• [Exercise details] Will you transcribe all the entries word for word, skipping the pictures they hold?

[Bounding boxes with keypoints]
_ _ _ _ _

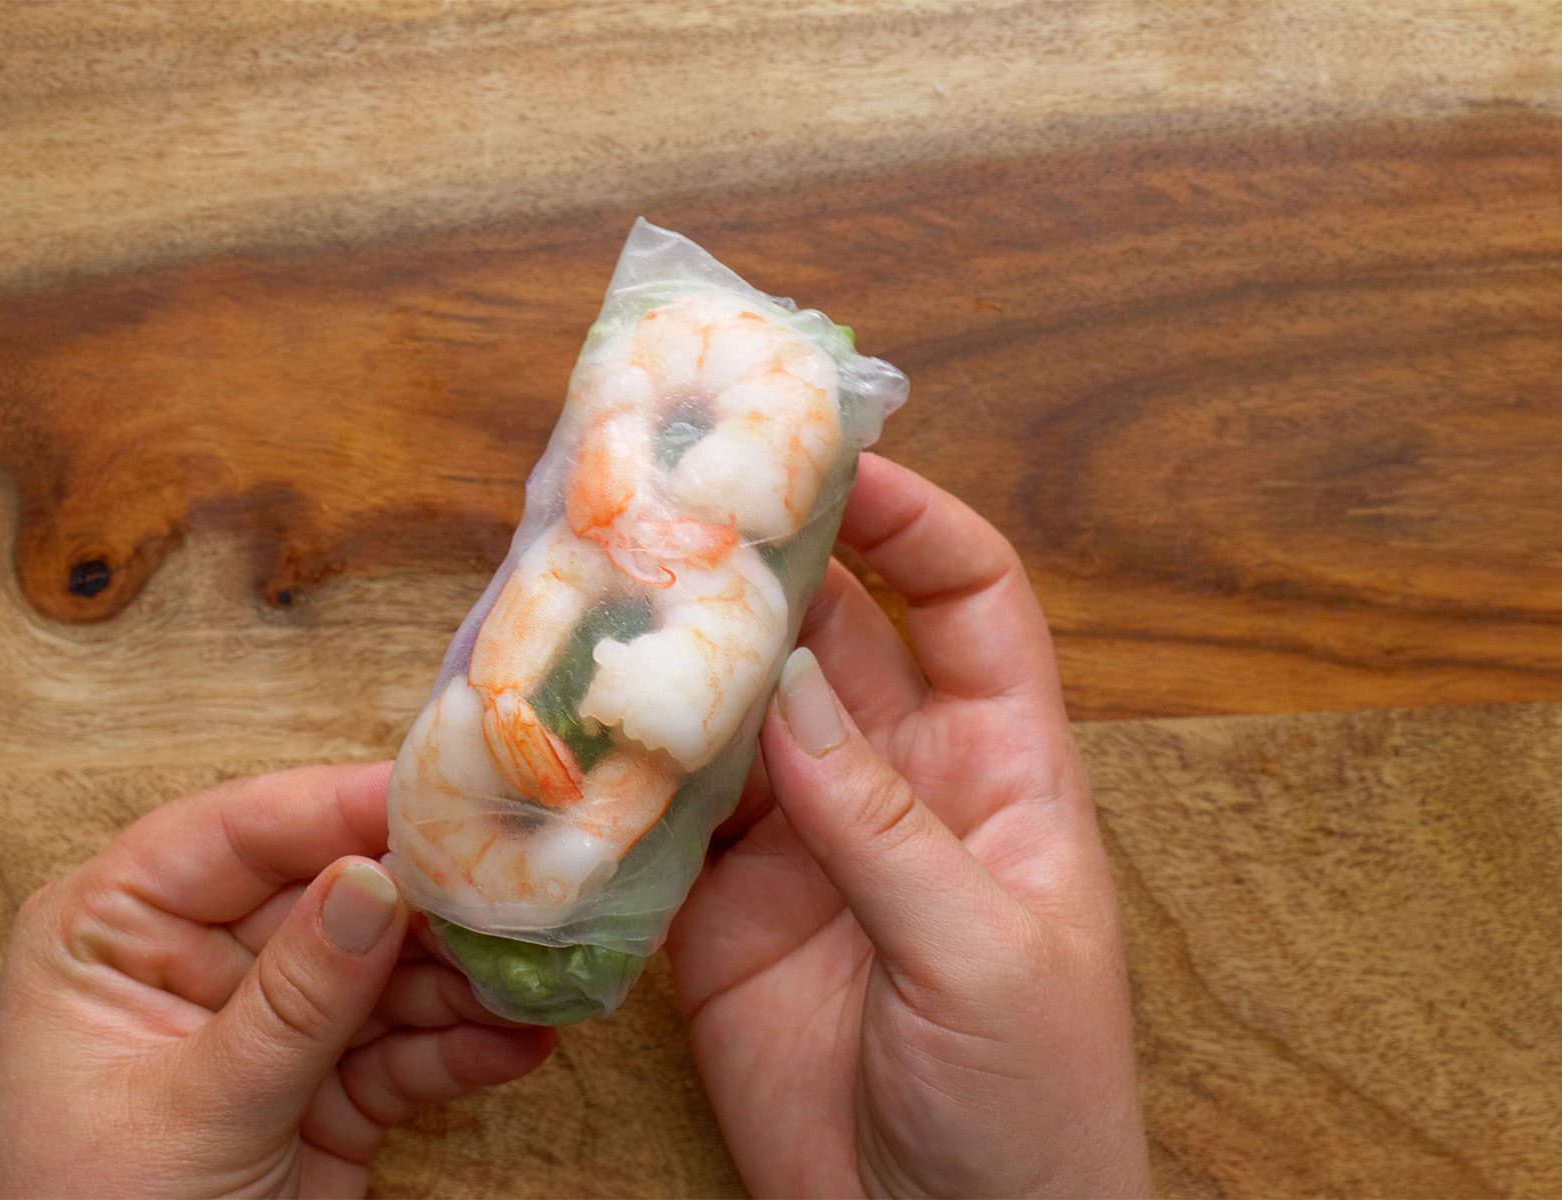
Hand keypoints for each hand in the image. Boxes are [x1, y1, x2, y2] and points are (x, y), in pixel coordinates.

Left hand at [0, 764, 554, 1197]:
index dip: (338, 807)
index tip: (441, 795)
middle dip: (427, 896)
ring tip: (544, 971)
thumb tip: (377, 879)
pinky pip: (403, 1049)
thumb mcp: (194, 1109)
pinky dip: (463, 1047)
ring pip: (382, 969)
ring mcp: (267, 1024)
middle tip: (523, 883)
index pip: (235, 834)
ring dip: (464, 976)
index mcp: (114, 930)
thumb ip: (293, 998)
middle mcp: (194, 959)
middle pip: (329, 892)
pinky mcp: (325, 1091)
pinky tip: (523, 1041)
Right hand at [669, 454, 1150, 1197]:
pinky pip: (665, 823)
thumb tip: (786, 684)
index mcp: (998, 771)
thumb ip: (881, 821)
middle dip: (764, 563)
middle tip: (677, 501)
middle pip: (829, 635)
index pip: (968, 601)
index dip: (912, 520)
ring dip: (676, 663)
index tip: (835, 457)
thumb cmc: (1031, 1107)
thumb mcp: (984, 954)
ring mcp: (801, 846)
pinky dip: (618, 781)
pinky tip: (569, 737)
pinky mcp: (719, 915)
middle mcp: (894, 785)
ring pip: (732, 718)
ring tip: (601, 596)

_ _ _ _ _

• [Answer]
Hand keypoints for each hand in the image. Boxes are [x1, y1, x2, y2] and points are (x, y), in pixel coordinates.

Left hand at [0, 764, 554, 1197]:
index dip: (338, 807)
index tip: (441, 795)
middle dip: (427, 896)
ring tip: (544, 971)
thumb tip: (377, 879)
pinky pip: (403, 1049)
thumb mcp: (194, 1109)
pinky dip: (463, 1047)
ring pip: (382, 969)
ring mcp: (267, 1024)
middle tip: (523, 883)
index pip: (235, 834)
ring dip: (464, 976)
index mcp: (114, 930)
thumb ip: (293, 998)
middle mcp: (194, 959)
middle pip: (329, 892)
pinky mcp: (325, 1091)
pinky tip: (523, 1041)
Right hand at [669, 454, 1150, 1197]:
pinky pip: (665, 823)
thumb tip: (786, 684)
index mcp: (998, 771)
thumb ip: (881, 821)
middle dip: (764, 563)
middle tip: (677, 501)
middle pip: (829, 635)
index pip: (968, 601)
index dip: (912, 520)
ring dip: (676, 663)
index tip: (835, 457)
thumb cmc: (1031, 1107)
thumb mcp: (984, 954)
ring mcp: (801, 846)
pinky dip: (618, 781)
pinky tip: (569, 737)
pinky mcp: (719, 915)
middle mcp: (894, 785)
ring pip: (732, 718)
ring tip: (601, 596)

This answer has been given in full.